If your dog does have diabetes, your vet can also help guide you through the treatment process, helping you ensure the best outcome for your dog.
Your vet will most likely recommend a food specially formulated for diabetic dogs.
This food helps regulate blood sugar levels.
Your vet will likely encourage you to give no table food or extra treats, as these additions to the diet can adversely affect his blood sugar levels.
In general, the diet recommended for a diabetic dog includes complex carbohydrates and fiber to ensure more regulated blood sugar levels, quality protein, and in some cases with dogs who are prone to pancreatitis, lower fat.
Your vet will recommend daily moderate exercise for your dog.
This helps his body regulate blood sugar levels, avoiding spikes or sudden drops.
In addition, exercise helps keep him trim which reduces his resistance to insulin and helps his body work better overall.
Most diabetic dogs require daily insulin shots to help their bodies maintain proper blood sugar levels.
These shots are subcutaneous (under the skin) and given with a very fine needle. Usually dogs don’t even feel the poke.
Knowing When to Put a Diabetic Dog Down is Better for You and Your Friend
Knowing when to put a diabetic dog down BEFORE you have to do it helps arm you with the information you need to back the best choice possible for your friend.
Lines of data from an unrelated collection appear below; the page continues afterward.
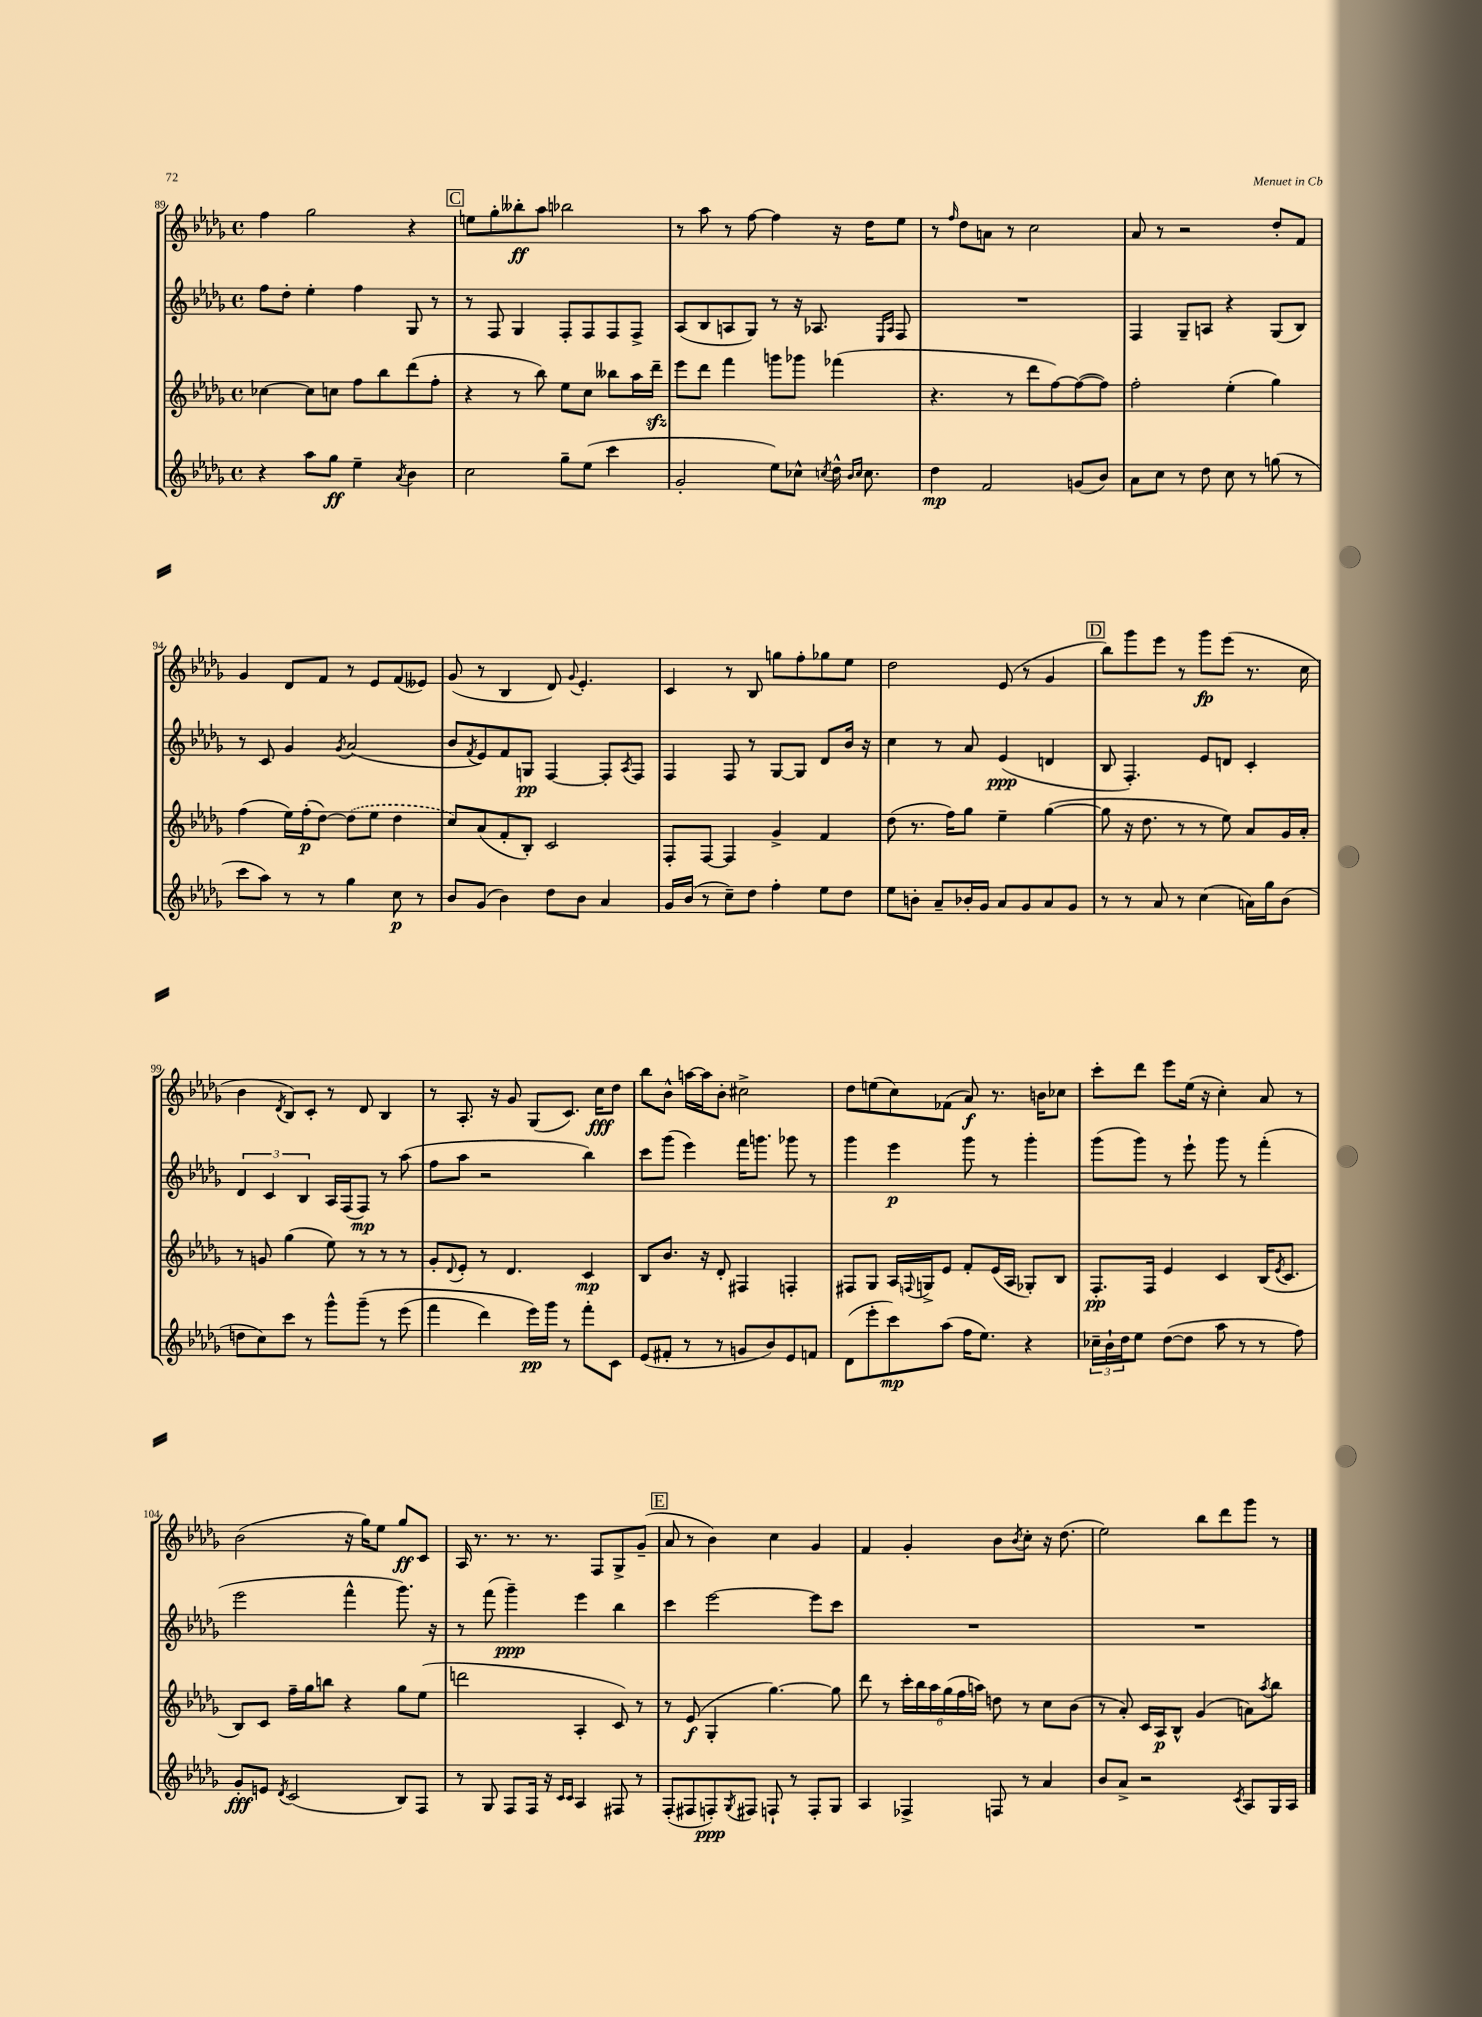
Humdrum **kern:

**kern	**kern	**kern	**kern
*staff4	*staff3	*staff2	*staff1
*clefG2	*clefG2	*clefG2	*clefG2
*k[b-e-a-d-g-]	*k[b-e-a-d-g-]	*k[b-e-a-d-g-]	*k[b-e-a-d-g-]
*M4/4	*M4/4	*M4/4	*M4/4
*met(c)	*met(c)	*met(c)	*met(c)
4r	[4cc-	8ff	4ff
.	.	8dd-'	.
8aa-	8cc-]	4ee-'	2gg-
8gg-	8cc	.	.
4ee-~	8ff	4ff	.
.	8bb-	.	.
8qa-	.	.	.
4b-	(8ddd-	8G-	4r
.	8ff'	8r	.
=	=	=	=
2cc	4r	8r	8ee
.	.	8F	8gg-'
.	8r	4G-	8bb--'
.	8bb-)	.	8aa-
8gg-~	8ee-	8F'	2bb-
(8ee-	8cc	8F	.
4ccc	8bb--	8F	.
.	16aa-	8F^	.
.	16ddd-~	.	.
=	=	=	=
2g-'	8eee-	(8A-	8r
.	8ddd-	8B-	8aa-
.	4fff	8A	8r
.	.	8G-)	[8ff
8ee-)	8ggg	8r	4ff]
8cc-^^	8ggg-	16r	.
.	.	8.A-	.
8qcc	.	.	.
16dd-^^	(4fff-	.	16r
16qqb-	.	.	.
16qqcc	.	.	.
8.cc	.	.	16dd-
.	.	16qqE-	.
.	.	16qqA-	.
.	.	8F	8ee-
=	=	=	=
4dd-	4.r	1r	8r
.	.	.	16qqff
.	.	.	8dd-
2f	.	.	8a
.	8r	.	8r
.	8ddd-	.	2cc
.	[8ff)	.	.
(8g	(8ff_	.	.
8b-)	8ff])	.	.
=	=	=	=
8a-	2ff'	4F	8a-
8cc	.	.	8r
8r	.	8G-~	2r
8dd-	.	8A	.
8cc	(4ee-'	4r	.
8r	.	.	.
(8gg	4gg-)	(8G-	8dd-'
8r	.	8B-)	8f
=	=	=	=
8ccc	(4ff	8r	4g-
8aa-)	.	8c	.
8r	16ee-)	4g-	8d-
.	(16ff'	.	.
8r	[8dd-)	.	8f
.	.	8qg-	.
4gg-	(8dd-]	(2a-	8r
.	8ee-	.	8e-
8cc	4dd-	.	(8f
8r	.	.	8e--)
=	=	=	=
8b-	8cc)	8b-	(8g-
.	.	8qf	.
(8g-	(8a-	8e-)	8r
4b-)	8f'	8f	4B-
.	8B-')	8G	.
8dd-	2c	[4F	8d-)
.	.	.	8qqg-
8b-	.	.	4.e-'
4a-	.	8F']	.
.	.	8qA-	.
.	.	8F	.
=	=	=	=
16g-	8F'	4F	4c
(16b-	.	.	.
8r	[8F	.	.
8cc~)	4F]	8F	8r
8dd-	.	8r	8B-
4ff'	4g-^	[8G-	8gg
.	.	8G-]	8ff'
8ee-	4f	8d-	8gg-
8dd-	.	16b-	8ee-
.	.	16r	.
=	=	=	=
8ee-	(8dd-	4cc	2dd-
8b'	8.r	.	.
8a-~	.	8r	.
.	16ff)	.	.
16b-'	8gg-	8a-	.
16g-	.	.	.
8a-	4ee-~	(4e-	(8e-
8g-	.	.	8r
8a-	([4gg-	4d	4g-
8g-	.	.	.
=	=	=	=
8r	8gg-]	8B-	8bb-)
8r	16r	4.F')	8ggg-
.	8.dd-	.	.
8a-	.	.	8eee-
8r	8r	.	8r
(4cc	8r	8e-	8ggg-
.	8ee-)	8d	(8eee-
16a)	8a-	4c'	8.r
16gg-	.	.	.
(8b-	16g-	.	.
.	16a-'	.	16cc
=	=	=	=
8dd	8r	6d-	4b-
8cc)	8g	.	.
.	.	6c	.
.	.	.	8qd-
8ccc	(4gg-	.	8B-)
.	.	6B-	.
8r	.	.	8c'
8ggg-^^	8ee-)	16A-	8r
.	.	(16F	.
&(8ggg-~	8r	8F)	8d-
8r	8r	8r	4B-
(8eee-	8r	(8aa-	.
=	=	=	=
4fff	8g-'	8ff	8r
.	8qqd-	.	.
.	8e-'	8aa-	8.A-'
4ddd-)	8r	2r	.
.	.	.	16r
.	4.d-	.	8g-
16eee-&)	.	.	(8G-
16ggg-	.	.	.
8r	.	.	8.c)
8fff'	4c	4bb-)	.
.	.	.	16cc
8c	.	.	8dd-
=	=	=	=
(8e-	8B-	8ccc	8bb-
8f#'	8.b-	(8ggg-	8b-^^
8r	.	4eee-)	[16aa
.	16r	.	16aa]
8r	8d-'	.	8b-'
8g	4F#	16fff	2cc#^
.	.	8.ggg	.
8b-)	.	.	.
8e-	4F'	8ggg-	.
8f	.	8r	.
=	=	=	=
(8d-	8F#	4ggg-	8dd-
8eee-'	8G-	.	(8ee
8ccc)	16A-	4eee-	8cc)
.	8qqF	.	.
.	16G^	.	.
(8aa-	8e-	.	(8f-
16ff	8f'	8ggg-	8a-)
8.ee-)	.	.	.
.	(16e-	8r	8.r
.	16A-	.	.
4r	8G-')	4ggg-'	.
.	.	.	16b
.	8B-	.	8cc-
=	=	=	=
24cc-~	8.F'	(8ggg-	8ccc'
24b-`	.	.	.
24dd-	.	.	.
8ee-	.	8ggg-)	8ddd-
.	16F	.	.
([8dd-	4e-	8r	8eee-
8dd-]	.	8eee-`	(16ee-
.	.	.	16r
8aa-	4c	8ggg-	4cc')
8r	.	8r	.
8r	(16B-	(4fff'	8a-
.	8qe-	.	.
.	8.c	.	.
8ff)	.	.	8r
=	=	=	=
8g-'	8B-)	2eee-	(2b-
8e	8c	.	.
8qd-	.	.	.
(2c	16ff~	.	.
.	16gg-	.	.
.	8bb	.	.
.	4r	4fff^^	16r
.	.	.	16gg-)
.	.	.	8ee-
8B-)	8gg-	8.ggg-)	8gg-
8F	(8ee-	.	8c
.	.	16r	.
=	=	=	=
8r	2ddd	8r	16A-
.	.	.	8.r
8G-	.	(8fff	.
8F	.	4ggg-~)	8.r
16F	.	.	.
16r	.	.	8.r
16qqc	.	.	.
16qqc	.	.	.
4A-	4A-'	4eee-	.
.	.	.	8F
8F#	8c)	4bb-	8G-^
8r	8r	.	(8g-~
=	=	=	=
(8F'	8r	4ccc	8a-
8F#	(8e-	.	8r
8F')	4G-'	[2eee-	4b-)
8qG-	.	.	.
8F#	.	.	.
8F`	[4.gg-)	.	4cc
8r	.	.	.
8F'	.	8eee-]	4g-
8G-	8gg-]	8ccc	.
=	=	=	=
4A-	8ddd-	1r	4f
.	8r	.	.
4F-^	24ccc'	.	4g-'
.	24bb-	.	.
.	24aa-	.	.
.	(24gg-	.	.
.	24ff	.	.
.	24aa)	.	.
8F	8dd	.	8b-
.	.	.	8qb-
8r	8r	.	8cc'
4a-	8cc	.	16r
.	.	.	(8.dd-
.	(8b-	.	.
=	=	=	=
8b-	8r	1r	2ee-)
8a-^	8a-')	.	.
2r	16c	.	.
.	16A-	.	.
.	8B-^^	.	.
.	(4g-	.	8bb-
.	.	.	8ddd-
8qc	.	.	.
8A-	8a)	.	8ggg-
.	8qaa-	.	.
16G-	8bb-	.	8r
16A-	.	.	.
==	==	==	==
*-	*-	*-	*-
When you can correctly identify signs of discomfort or pain and see a timeline of more bad days than good, it helps you know exactly when it’s time to say goodbye.
It’s important to note that in my experience of working at the vet and rescuing dozens and dozens of dogs over the years, they’re often ready to go before you’re ready to say goodbye.
Be prepared for heartbreak, but never allow yourself to feel guilty. Remember, earlier is better than later.
If your dog is terminally ill, he will die regardless, but the last, final act of true love we can give our dogs as owners is to spare them extra pain.
If you’re going through this right now, I’m sorry.
I know how it feels better than most, but I also know that it is far kinder to relieve them of pain than it is to hang on for our own needs.
Hopefully, this post on knowing when to put a diabetic down will relieve your guilt, and allow you to make decisions that are best for your dog. Good luck!